■ DATA UNDER STUDY:

↓↓↓

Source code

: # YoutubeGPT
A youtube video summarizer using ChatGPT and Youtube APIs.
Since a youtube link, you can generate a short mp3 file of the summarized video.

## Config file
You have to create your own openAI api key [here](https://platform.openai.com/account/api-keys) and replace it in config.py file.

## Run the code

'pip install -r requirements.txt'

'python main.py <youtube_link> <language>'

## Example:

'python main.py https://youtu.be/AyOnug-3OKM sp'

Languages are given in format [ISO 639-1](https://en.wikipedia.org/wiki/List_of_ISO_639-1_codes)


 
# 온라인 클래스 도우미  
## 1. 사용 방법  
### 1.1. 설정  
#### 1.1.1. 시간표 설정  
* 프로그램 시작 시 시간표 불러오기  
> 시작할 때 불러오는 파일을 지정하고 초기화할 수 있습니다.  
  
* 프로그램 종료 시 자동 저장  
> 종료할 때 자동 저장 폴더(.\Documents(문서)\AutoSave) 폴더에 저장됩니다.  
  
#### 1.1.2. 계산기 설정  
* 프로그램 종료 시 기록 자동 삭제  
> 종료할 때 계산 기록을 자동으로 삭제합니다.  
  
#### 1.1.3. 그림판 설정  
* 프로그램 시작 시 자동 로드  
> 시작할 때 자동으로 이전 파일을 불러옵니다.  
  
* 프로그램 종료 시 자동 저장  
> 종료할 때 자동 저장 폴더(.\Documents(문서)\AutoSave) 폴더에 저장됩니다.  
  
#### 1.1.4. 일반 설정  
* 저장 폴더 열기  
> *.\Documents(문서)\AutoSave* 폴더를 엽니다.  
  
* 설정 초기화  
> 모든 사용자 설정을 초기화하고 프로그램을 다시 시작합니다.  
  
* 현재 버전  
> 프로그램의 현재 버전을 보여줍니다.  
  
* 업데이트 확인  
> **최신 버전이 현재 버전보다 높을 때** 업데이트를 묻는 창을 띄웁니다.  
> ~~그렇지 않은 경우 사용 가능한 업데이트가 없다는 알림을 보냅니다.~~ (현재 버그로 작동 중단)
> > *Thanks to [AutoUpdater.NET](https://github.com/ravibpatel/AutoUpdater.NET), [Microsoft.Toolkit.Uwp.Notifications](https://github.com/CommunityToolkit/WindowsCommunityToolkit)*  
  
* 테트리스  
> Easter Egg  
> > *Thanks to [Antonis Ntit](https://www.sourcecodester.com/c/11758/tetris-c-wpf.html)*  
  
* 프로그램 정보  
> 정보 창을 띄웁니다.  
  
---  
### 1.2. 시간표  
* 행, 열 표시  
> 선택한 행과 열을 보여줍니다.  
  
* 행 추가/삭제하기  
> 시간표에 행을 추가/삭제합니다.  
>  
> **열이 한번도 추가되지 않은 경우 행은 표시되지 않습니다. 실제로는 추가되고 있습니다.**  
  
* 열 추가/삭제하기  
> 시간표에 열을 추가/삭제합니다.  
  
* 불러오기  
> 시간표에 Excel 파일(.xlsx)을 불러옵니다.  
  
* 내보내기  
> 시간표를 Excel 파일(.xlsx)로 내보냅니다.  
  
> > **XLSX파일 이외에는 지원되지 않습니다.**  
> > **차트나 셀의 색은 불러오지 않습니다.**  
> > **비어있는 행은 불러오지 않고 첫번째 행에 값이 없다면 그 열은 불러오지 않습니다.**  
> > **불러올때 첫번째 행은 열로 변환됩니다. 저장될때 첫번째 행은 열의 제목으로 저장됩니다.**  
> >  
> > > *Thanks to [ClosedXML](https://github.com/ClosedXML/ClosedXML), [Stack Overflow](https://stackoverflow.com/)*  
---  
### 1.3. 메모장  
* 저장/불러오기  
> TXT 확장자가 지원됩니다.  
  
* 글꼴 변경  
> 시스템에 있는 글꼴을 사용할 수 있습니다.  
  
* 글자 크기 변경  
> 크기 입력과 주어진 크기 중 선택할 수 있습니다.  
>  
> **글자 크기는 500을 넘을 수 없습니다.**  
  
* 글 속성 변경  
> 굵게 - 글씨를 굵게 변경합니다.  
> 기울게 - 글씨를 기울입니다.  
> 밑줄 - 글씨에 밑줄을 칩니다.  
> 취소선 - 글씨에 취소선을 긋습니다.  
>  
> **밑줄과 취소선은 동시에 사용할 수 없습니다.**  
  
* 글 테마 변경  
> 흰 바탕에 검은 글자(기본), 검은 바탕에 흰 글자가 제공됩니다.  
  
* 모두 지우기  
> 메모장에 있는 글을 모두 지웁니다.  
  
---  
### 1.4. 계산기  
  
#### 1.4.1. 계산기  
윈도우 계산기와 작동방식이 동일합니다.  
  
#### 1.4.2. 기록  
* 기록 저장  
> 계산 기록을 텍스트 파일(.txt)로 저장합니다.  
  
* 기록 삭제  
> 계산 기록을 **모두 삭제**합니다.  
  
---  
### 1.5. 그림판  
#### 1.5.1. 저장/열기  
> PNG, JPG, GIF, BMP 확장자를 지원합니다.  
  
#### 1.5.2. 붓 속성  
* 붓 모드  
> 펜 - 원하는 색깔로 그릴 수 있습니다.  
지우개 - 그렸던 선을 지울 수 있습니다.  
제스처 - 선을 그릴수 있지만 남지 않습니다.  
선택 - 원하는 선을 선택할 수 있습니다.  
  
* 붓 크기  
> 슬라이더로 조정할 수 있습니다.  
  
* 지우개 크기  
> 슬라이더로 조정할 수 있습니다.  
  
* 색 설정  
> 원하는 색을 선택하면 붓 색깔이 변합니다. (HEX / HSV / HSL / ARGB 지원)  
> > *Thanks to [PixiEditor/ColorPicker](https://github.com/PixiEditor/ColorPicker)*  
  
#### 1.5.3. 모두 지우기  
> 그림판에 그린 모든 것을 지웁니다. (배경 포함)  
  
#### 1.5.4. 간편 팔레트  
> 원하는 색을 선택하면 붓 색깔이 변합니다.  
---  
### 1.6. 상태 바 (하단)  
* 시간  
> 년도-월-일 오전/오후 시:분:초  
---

↑↑↑

■ WHAT YOU ARE ASKED TO DO:
Search the entries for "main" and copy each matching line.

■ EXERCISE SOLUTION:
'python main.py <youtube_link> <language>'
'python main.py https://youtu.be/AyOnug-3OKM sp'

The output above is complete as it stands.